How big of a surge? For the sake of argument, let’s be conservative and say that monthly apprehensions for the rest of the year will continue to exceed what they were in 2019 — the last time we had a major border crisis, with more than 851,000 apprehensions — by roughly the same amount they did in the first five months of this fiscal year.

Now, I’m no academic, but I know how to use a calculator, so I know that CBP data show monthly apprehensions in the first five months of this fiscal year exceeded 2019 levels by an average of about 34 percent. If we apply that average monthly increase to the entire year, we’ll end up with more than 1.14 million apprehensions. The last time we arrested that many people at the southwest border was 2005.

So much for the numbers. They clearly show a crisis-level surge. As for the claim that all these additional apprehensions represent “pent-up demand” from 2020 when the border was effectively closed because of the pandemic, we have to ask: pent-up demand for what? Asylum? Entry into the United States?

The Post’s academics don’t quite say, maybe because they’re not that informed about how illegal immigration works. They argue that the expulsions authorized by Trump during the pandemic “delayed prospective migrants rather than deterred them — and they’re arriving now.”

Well, yes, they’re arriving now because there was a major policy change when Biden took office that eliminated the deterrent of being expelled from the United States upon arrival. Generally speaking, migrants don’t make the expensive and dangerous journey through Mexico and into the United States unless they think there’s a good chance they can stay, and Biden has given them a good chance.

Instead of expelling nearly everyone who arrives at the border, unaccompanied minors and increasing numbers of family units are now being admitted (despite the Biden administration’s insistence that it is expelling most family units). That’s a major “pull factor” for illegal immigration.

A bipartisan report issued in April 2019, in the middle of the last border crisis, found that the major “pull factor” bringing migrant families over the border was the practice of releasing them with nothing more than a notice to appear before an immigration judge at some future date. The average time then to process an asylum case was more than two years, and since only about 15 percent of family units are likely to be granted asylum, there’s a powerful incentive to get into the country by any means, whether or not you have a strong case — or any case — for being granted asylum.

> **PROVIDED DATA**

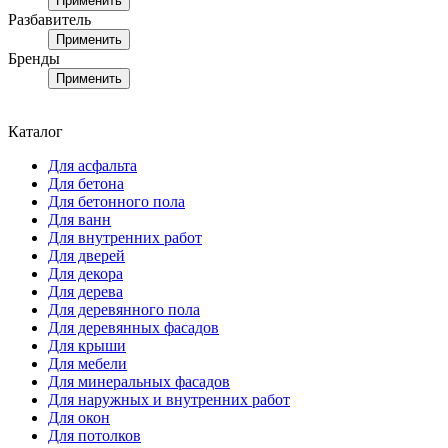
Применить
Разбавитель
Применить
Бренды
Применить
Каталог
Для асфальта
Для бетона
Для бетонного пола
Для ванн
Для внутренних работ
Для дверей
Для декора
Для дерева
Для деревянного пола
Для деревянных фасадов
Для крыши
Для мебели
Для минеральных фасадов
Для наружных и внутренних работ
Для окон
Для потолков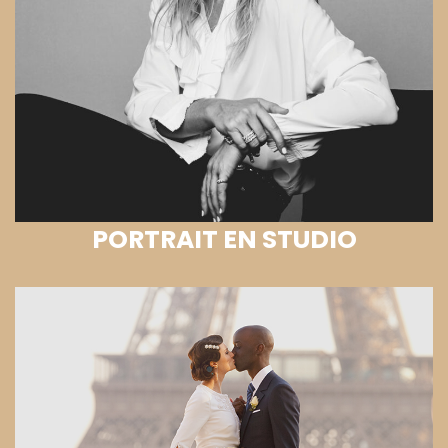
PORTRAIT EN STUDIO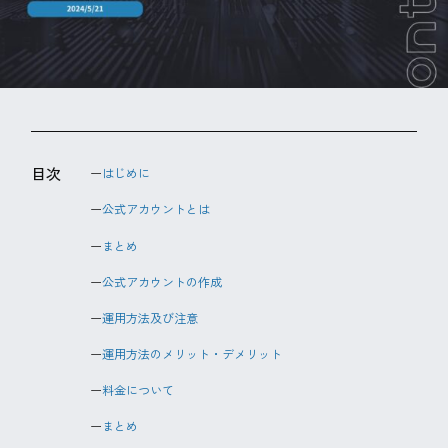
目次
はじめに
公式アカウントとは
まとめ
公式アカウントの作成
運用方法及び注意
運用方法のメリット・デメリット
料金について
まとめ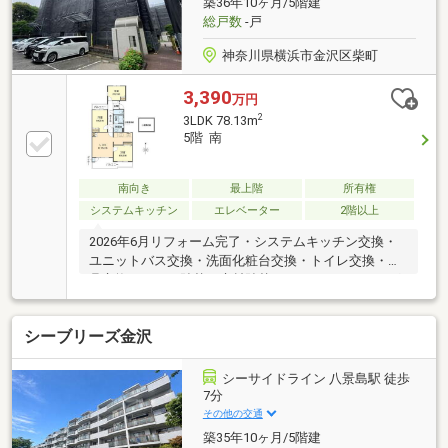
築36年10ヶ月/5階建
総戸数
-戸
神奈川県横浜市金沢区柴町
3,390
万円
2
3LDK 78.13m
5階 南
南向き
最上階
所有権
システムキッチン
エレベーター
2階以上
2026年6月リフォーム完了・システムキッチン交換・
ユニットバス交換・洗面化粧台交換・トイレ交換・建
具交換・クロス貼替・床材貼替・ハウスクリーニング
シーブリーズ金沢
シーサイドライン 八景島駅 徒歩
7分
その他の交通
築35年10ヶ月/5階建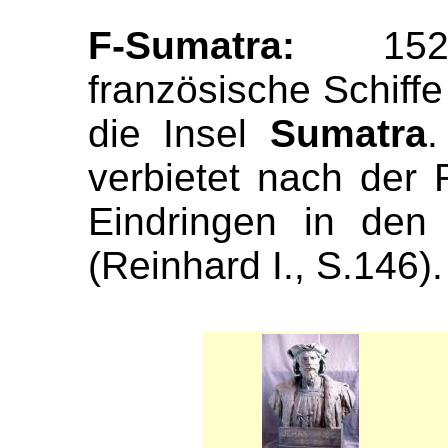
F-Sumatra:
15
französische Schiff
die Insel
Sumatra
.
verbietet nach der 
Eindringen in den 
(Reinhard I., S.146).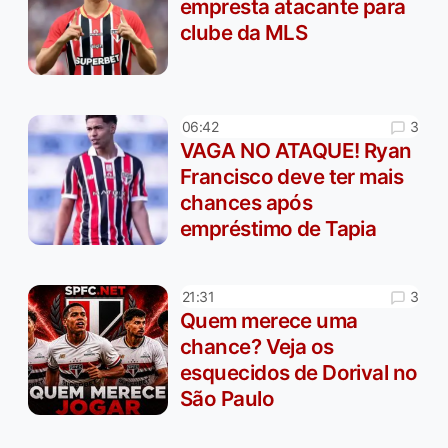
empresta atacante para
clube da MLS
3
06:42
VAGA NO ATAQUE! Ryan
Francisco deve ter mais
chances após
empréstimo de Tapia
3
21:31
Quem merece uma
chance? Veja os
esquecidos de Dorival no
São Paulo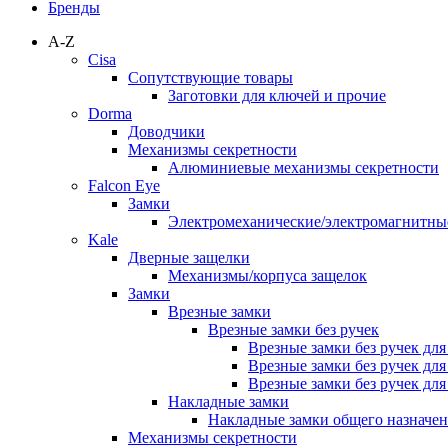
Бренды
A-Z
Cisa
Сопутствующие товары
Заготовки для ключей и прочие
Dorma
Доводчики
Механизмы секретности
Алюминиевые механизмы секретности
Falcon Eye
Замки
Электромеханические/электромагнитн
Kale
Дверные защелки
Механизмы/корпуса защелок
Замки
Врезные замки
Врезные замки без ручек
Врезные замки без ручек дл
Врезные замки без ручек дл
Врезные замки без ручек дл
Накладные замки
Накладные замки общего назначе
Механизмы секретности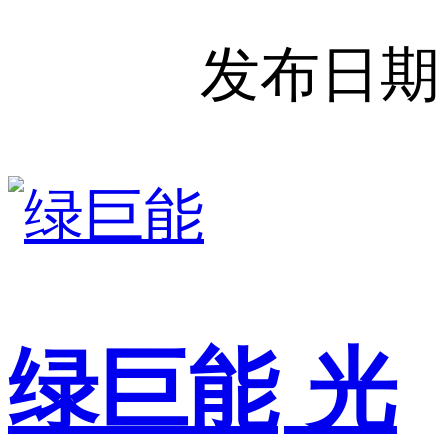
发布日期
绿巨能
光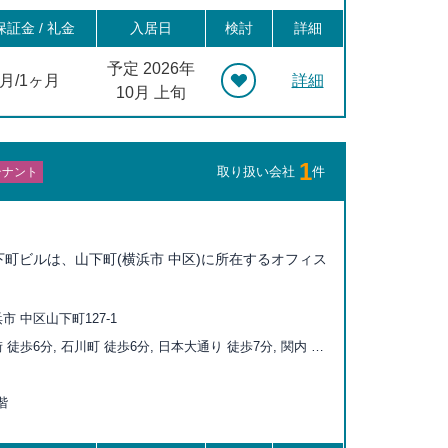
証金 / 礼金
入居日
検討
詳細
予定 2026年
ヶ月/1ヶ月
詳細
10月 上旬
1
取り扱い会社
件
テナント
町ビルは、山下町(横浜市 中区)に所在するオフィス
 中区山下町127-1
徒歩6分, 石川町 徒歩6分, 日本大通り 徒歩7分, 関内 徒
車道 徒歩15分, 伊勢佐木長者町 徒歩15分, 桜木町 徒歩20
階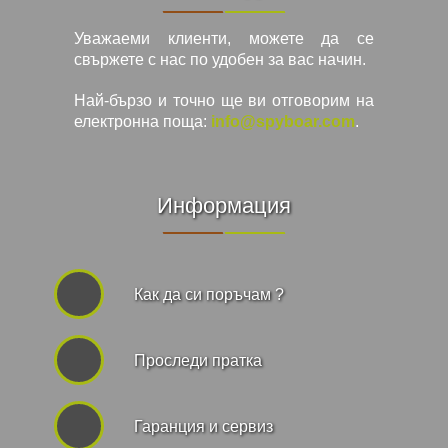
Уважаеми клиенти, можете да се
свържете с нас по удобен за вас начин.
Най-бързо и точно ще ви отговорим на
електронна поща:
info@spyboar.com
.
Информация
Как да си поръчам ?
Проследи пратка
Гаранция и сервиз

==

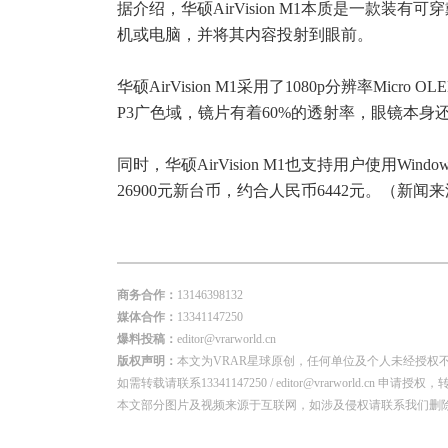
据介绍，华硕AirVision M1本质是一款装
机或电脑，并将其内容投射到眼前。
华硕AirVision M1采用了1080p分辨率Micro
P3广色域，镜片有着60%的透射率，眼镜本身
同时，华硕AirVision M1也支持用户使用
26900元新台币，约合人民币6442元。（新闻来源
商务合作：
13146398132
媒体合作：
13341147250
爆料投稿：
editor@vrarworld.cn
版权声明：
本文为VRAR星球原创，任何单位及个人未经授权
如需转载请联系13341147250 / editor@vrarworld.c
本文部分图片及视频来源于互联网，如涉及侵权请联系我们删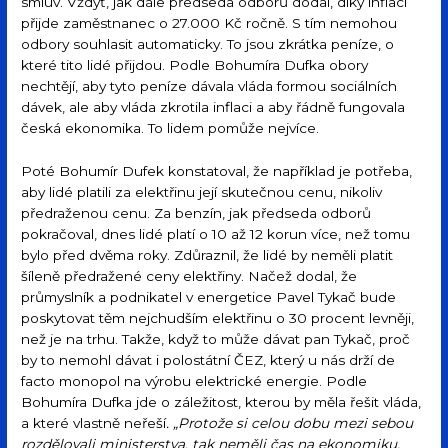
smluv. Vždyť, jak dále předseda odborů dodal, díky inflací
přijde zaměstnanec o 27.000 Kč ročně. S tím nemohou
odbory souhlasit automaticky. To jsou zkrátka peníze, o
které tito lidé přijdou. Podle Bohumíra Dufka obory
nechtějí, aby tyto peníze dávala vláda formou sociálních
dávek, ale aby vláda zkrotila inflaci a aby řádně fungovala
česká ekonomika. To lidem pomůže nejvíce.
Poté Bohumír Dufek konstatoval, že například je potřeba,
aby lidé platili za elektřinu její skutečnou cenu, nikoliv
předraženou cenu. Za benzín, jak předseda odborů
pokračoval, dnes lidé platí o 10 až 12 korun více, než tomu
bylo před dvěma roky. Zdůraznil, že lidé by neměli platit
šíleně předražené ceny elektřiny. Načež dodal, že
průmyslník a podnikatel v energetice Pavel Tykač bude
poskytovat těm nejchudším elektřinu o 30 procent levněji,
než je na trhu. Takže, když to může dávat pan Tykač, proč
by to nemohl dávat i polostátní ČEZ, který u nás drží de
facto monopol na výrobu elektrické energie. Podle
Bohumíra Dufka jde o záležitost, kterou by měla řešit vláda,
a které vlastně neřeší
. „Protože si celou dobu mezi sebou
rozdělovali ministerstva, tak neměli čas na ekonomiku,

> **REQUIRED ACTION 1**
Reproduce word for word the part of the passage on border apprehensions starting with "How big of a" and going on through "this fiscal year.".
> **REQUIRED ACTION 2**
In the passage on border apprehensions, what is the average time it took to process an asylum case, according to the bipartisan report from April 2019?

> **FINAL ANSWER 1**
How big of a surge? For the sake of argument, let’s be conservative and say that monthly apprehensions for the rest of the year will continue to exceed what they were in 2019 — the last time we had a major border crisis, with more than 851,000 apprehensions — by roughly the same amount they did in the first five months of this fiscal year.

> **FINAL ANSWER 2**
More than two years.